Les taux de crédit immobilier ont poursuivi leur remontée, selon l’Observatoire mensuel publié par CSA/Crédit Logement. Il s’agit de la deuxième hausse mensuelle depuis novembre, les taux retrouvant ainsi le niveau qui était le leur au début de l’été 2009.
Une nette majorité des prêts se fait désormais à un taux supérieur à 4%. 82% des prêts ont été accordés à des taux inférieurs à 3.5% en janvier, tandis que 33.5% l’ont été à des taux compris entre 3.5% et 4%. Presque la moitié des prêts (47.5%) se fait ainsi à des taux naviguant entre 4% et 4.5%.
Moindre recours à l’endettement
Crédit Logement note une baisse de la durées des prêts accordés, à 211 euros, ainsi qu’un petit regain d’intérêt pour les prêts à taux variables, dont la part progresse de 4.8% au quatrième trimestre à 6% ce mois. En outre, l’Observatoire fait état d’une progression soutenue de l’apport personnel, de l’ordre de 13% sur un an, depuis le début de l’année 2012, consécutivement à une hausse de 9.1 % en 2011 et 6.4 % en 2010. En outre les ménages ont moins recours au financement par endettement (- 2.1 % sur un an, depuis le début de l’année 2012, après + 1.6 % en 2011 et + 6.8 % en 2010).
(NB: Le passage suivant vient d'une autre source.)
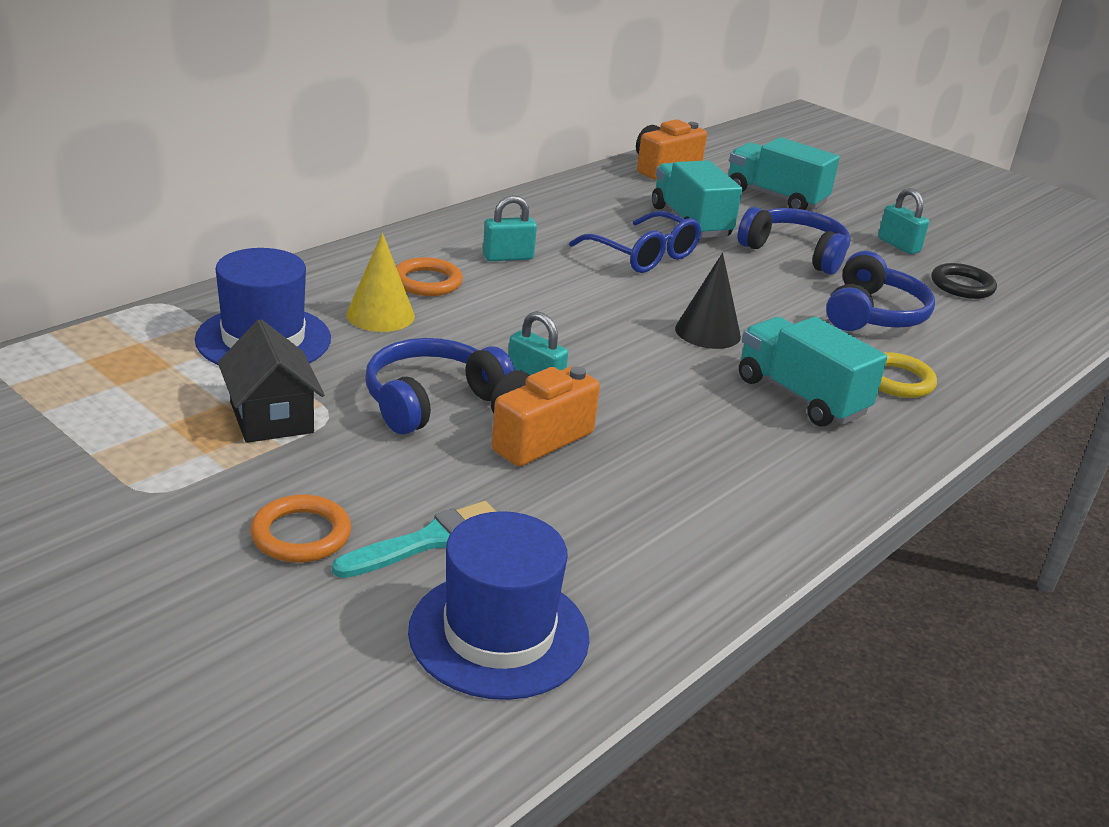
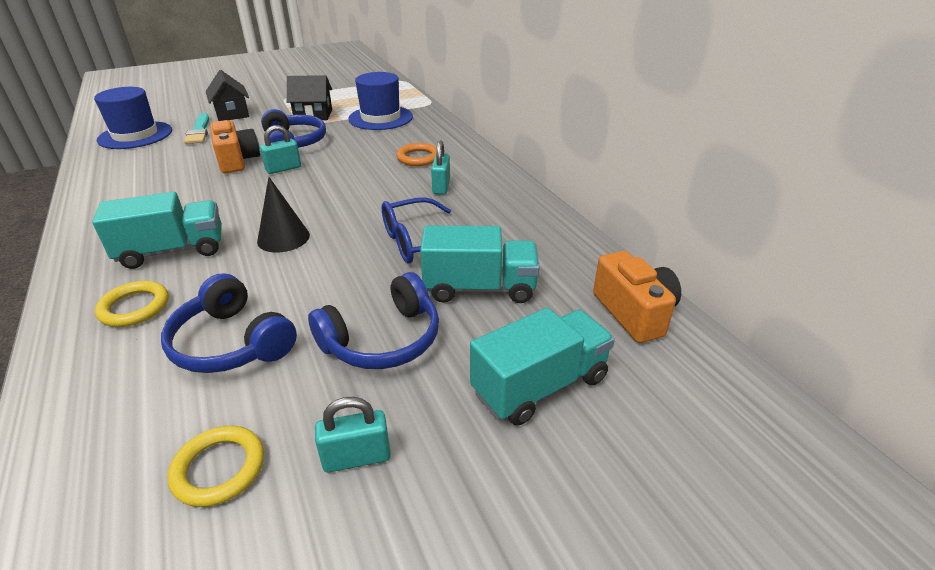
camera: 115 degrees right, 5 degrees up
(301, 534) = (232, 114): orange ring -> black house
(380, 315) = (386, 142): yellow cone -> none
(962, 286) = (219, 469): black ring -> yellow ring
Selon Crédit Logement, « l’année 2012 ne commence pas très bien ». « Dans un contexte économique morose, le contrecoup du mouvement d’anticipation de la fin 2011 est sensible : le recul est ainsi de 49.4 % sur le mois de janvier 2012. Pour comparaison, le recul du marché avait été de 34.1 % en 2011 à la même époque. En glissement annuel, le recul de la production a été de 25.7 % en janvier 2012 » souligne l’Observatoire.
Embellie inattendue au quatrième trimestre
Ce dernier fait toutefois remarquer qu’au cours du 4ème trimestre, une embellie inattendue s’est fait jour sur le marché des crédits immobiliers, avec une production en progression de 23.5 % par rapport au trimestre précédent. Cette bonne tenue du marché, qui doit beaucoup aux diverses annonces gouvernementales (fin du PTZ+ dans l’ancien, Scellier remanié, régime des plus-values modifié en début d’année), masque toutefois, selon Crédit Logement, « la réalité d’un marché hésitant et très fragile ».